### WHAT IS REQUIRED
Please reproduce every record, keeping each one exactly as written.

────

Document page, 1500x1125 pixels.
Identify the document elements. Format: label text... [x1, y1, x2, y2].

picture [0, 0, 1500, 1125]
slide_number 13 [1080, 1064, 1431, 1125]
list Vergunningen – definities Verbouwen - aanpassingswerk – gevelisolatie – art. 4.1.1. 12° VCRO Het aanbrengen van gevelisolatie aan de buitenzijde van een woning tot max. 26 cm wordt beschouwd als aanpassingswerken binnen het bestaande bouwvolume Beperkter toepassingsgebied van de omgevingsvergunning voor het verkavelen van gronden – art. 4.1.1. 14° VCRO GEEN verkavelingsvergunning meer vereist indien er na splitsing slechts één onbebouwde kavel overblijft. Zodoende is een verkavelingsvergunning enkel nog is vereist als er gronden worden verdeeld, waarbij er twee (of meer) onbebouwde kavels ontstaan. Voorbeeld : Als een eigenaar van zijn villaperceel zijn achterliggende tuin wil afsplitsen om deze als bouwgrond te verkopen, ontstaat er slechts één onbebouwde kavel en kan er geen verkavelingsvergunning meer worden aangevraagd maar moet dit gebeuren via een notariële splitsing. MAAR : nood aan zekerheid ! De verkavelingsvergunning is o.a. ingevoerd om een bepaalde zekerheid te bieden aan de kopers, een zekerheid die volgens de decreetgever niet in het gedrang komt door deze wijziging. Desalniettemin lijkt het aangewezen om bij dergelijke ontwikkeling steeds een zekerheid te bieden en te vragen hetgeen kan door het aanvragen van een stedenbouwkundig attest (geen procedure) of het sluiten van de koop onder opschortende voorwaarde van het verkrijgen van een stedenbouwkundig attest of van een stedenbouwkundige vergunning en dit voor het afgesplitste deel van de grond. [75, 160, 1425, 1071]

────

### YOUR RESPONSE
Document page, 1500x1125 pixels.
Identify the document elements. Format: label text... [x1, y1, x2, y2].

picture [0, 0, 1500, 1125]
slide_number 13 [1080, 1064, 1431, 1125]
list Vergunningen – definities Verbouwen - aanpassingswerk – gevelisolatie – art. 4.1.1. 12° VCRO Het aanbrengen van gevelisolatie aan de buitenzijde van een woning tot max. 26 cm wordt beschouwd als aanpassingswerken binnen het bestaande bouwvolume Beperkter toepassingsgebied van de omgevingsvergunning voor het verkavelen van gronden – art. 4.1.1. 14° VCRO GEEN verkavelingsvergunning meer vereist indien er na splitsing slechts één onbebouwde kavel overblijft. Zodoende is een verkavelingsvergunning enkel nog is vereist als er gronden worden verdeeld, waarbij er twee (of meer) onbebouwde kavels ontstaan. Voorbeeld : Als een eigenaar van zijn villaperceel zijn achterliggende tuin wil afsplitsen om deze als bouwgrond te verkopen, ontstaat er slechts één onbebouwde kavel en kan er geen verkavelingsvergunning meer worden aangevraagd maar moet dit gebeuren via een notariële splitsing. MAAR : nood aan zekerheid ! De verkavelingsvergunning is o.a. ingevoerd om een bepaalde zekerheid te bieden aan de kopers, een zekerheid die volgens de decreetgever niet in het gedrang komt door deze wijziging. Desalniettemin lijkt het aangewezen om bij dergelijke ontwikkeling steeds een zekerheid te bieden en te vragen hetgeen kan door het aanvragen van een stedenbouwkundig attest (geen procedure) of het sluiten van de koop onder opschortende voorwaarde van het verkrijgen van een stedenbouwkundig attest of van een stedenbouwkundige vergunning en dit voor het afgesplitste deel van de grond. [75, 160, 1425, 1071]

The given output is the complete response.